Laemmli’s paper mattered far beyond its immediate subject, bacteriophage T4 head assembly, because it made protein composition experimentally legible at a new level of resolution. The paper showed that specific structural proteins of the phage head were cleaved during assembly, so viral morphogenesis could be understood not merely as aggregation of preformed parts but as an ordered biochemical process involving proteolytic processing. That shifted attention from static “parts lists” of virions toward assembly pathways, precursor-product relationships, and regulated maturation steps.

Its larger paradigm shift came from the method embedded in the work: SDS-polyacrylamide gel electrophoresis in the Laemmli system. By denaturing proteins with SDS and separating them reproducibly by apparent molecular weight, the paper gave biologists a practical way to compare complex protein mixtures as banding patterns. After this, identifying protein subunits, following processing events, checking purification fractions, and estimating molecular weights became routine rather than specialized feats.
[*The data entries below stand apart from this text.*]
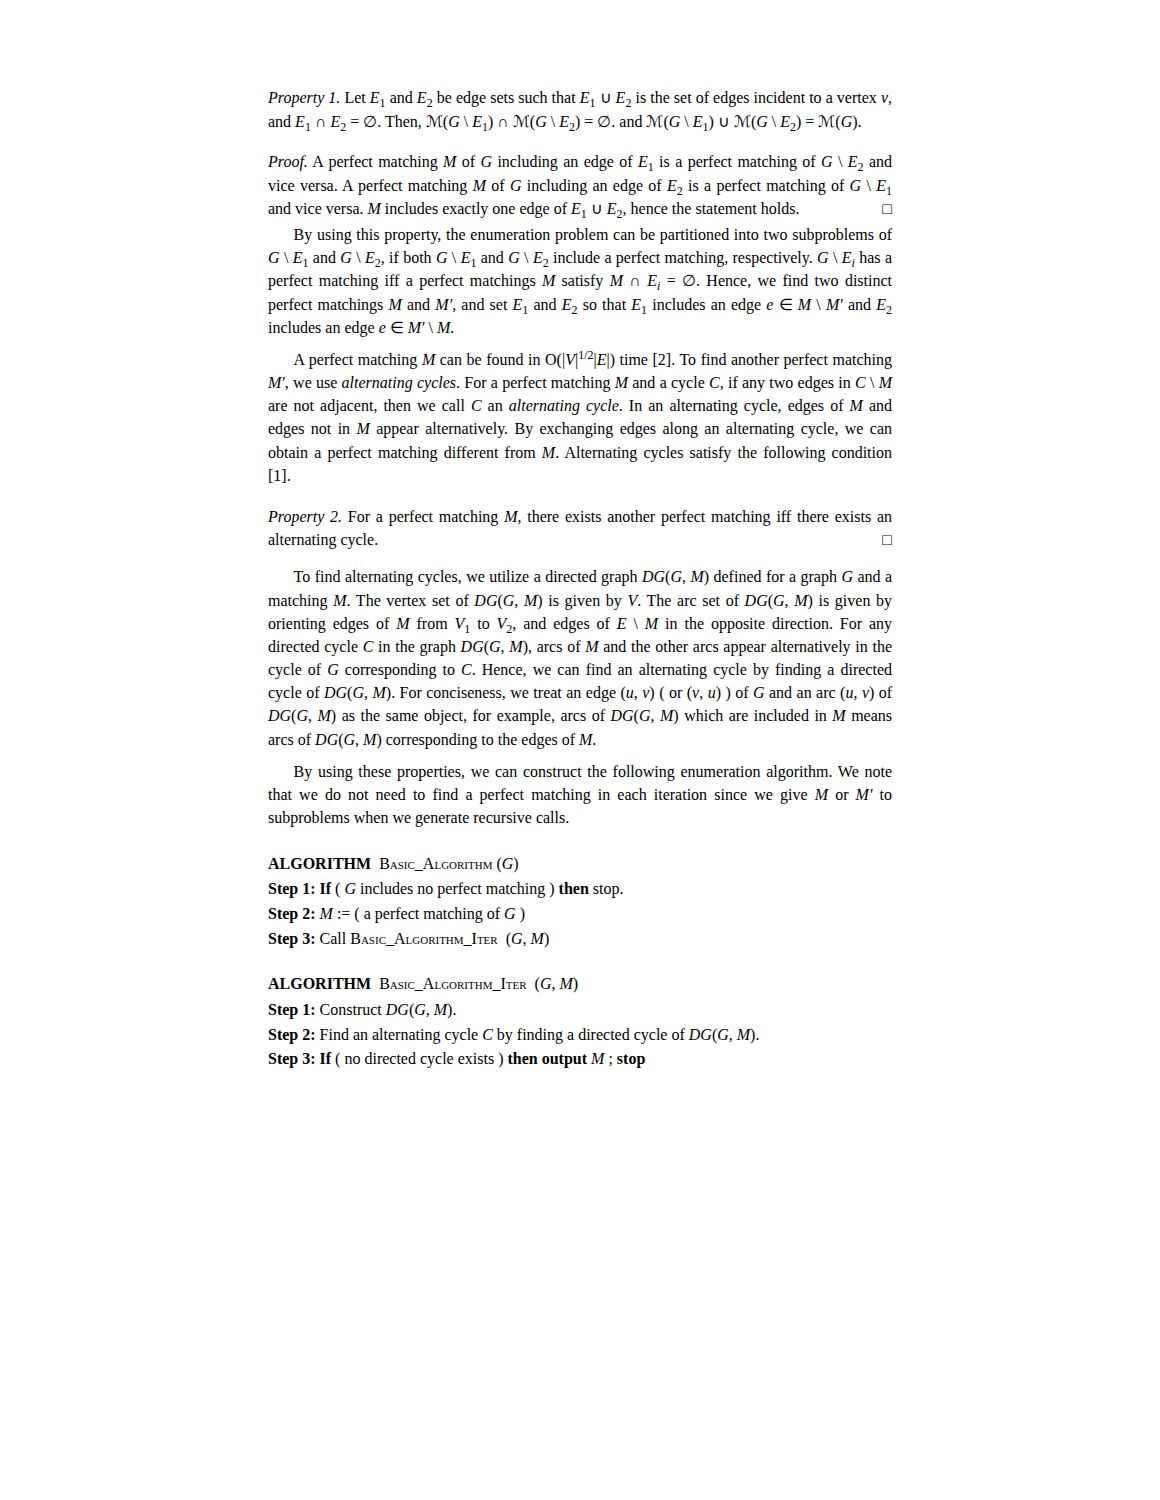Property 1. Let E1 and E2 be edge sets such that E1 ∪ E2 is the set of edges incident to a vertex v, and E1 ∩ E2 = ∅. Then, ℳ(G \ E1) ∩ ℳ(G \ E2) = ∅. and ℳ(G \ E1) ∪ ℳ(G \ E2) = ℳ(G).
Proof. A perfect matching M of G including an edge of E1 is a perfect matching of G \ E2 and vice versa. A perfect matching M of G including an edge of E2 is a perfect matching of G \ E1 and vice versa. M includes exactly one edge of E1 ∪ E2, hence the statement holds. □
By using this property, the enumeration problem can be partitioned into two subproblems of G \ E1 and G \ E2, if both G \ E1 and G \ E2 include a perfect matching, respectively. G \ Ei has a perfect matching iff a perfect matchings M satisfy M ∩ Ei = ∅. Hence, we find two distinct perfect matchings M and M′, and set E1 and E2 so that E1 includes an edge e ∈ M \ M′ and E2 includes an edge e ∈ M′ \ M.
A perfect matching M can be found in O(|V|1/2|E|) time [2]. To find another perfect matching M′, we use alternating cycles. For a perfect matching M and a cycle C, if any two edges in C \ M are not adjacent, then we call C an alternating cycle. In an alternating cycle, edges of M and edges not in M appear alternatively. By exchanging edges along an alternating cycle, we can obtain a perfect matching different from M. Alternating cycles satisfy the following condition [1].
Property 2. For a perfect matching M, there exists another perfect matching iff there exists an alternating cycle. □
To find alternating cycles, we utilize a directed graph DG(G, M) defined for a graph G and a matching M. The vertex set of DG(G, M) is given by V. The arc set of DG(G, M) is given by orienting edges of M from V1 to V2, and edges of E \ M in the opposite direction. For any directed cycle C in the graph DG(G, M), arcs of M and the other arcs appear alternatively in the cycle of G corresponding to C. Hence, we can find an alternating cycle by finding a directed cycle of DG(G, M). For conciseness, we treat an edge (u, v) ( or (v, u) ) of G and an arc (u, v) of DG(G, M) as the same object, for example, arcs of DG(G, M) which are included in M means arcs of DG(G, M) corresponding to the edges of M.
By using these properties, we can construct the following enumeration algorithm. We note that we do not need to find a perfect matching in each iteration since we give M or M′ to subproblems when we generate recursive calls.
ALGORITHM Basic_Algorithm (G)
Step 1: If ( G includes no perfect matching ) then stop.
Step 2: M := ( a perfect matching of G )
Step 3: Call Basic_Algorithm_Iter (G, M)
ALGORITHM Basic_Algorithm_Iter (G, M)
Step 1: Construct DG(G, M).
Step 2: Find an alternating cycle C by finding a directed cycle of DG(G, M).
Step 3: If ( no directed cycle exists ) then output M ; stop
That technical standard helped enable much of modern molecular biology and biochemistry: viral assembly studies, membrane-protein work, enzyme purification, immunoblotting, recombinant protein validation, and later proteomics all relied on the ability to resolve proteins cleanly and reproducibly. The paper’s extraordinary citation count reflects this dual legacy: it advanced a concrete model of bacteriophage morphogenesis while also giving laboratories a general-purpose protein-separation platform that became one of the basic measurement tools of the molecular life sciences.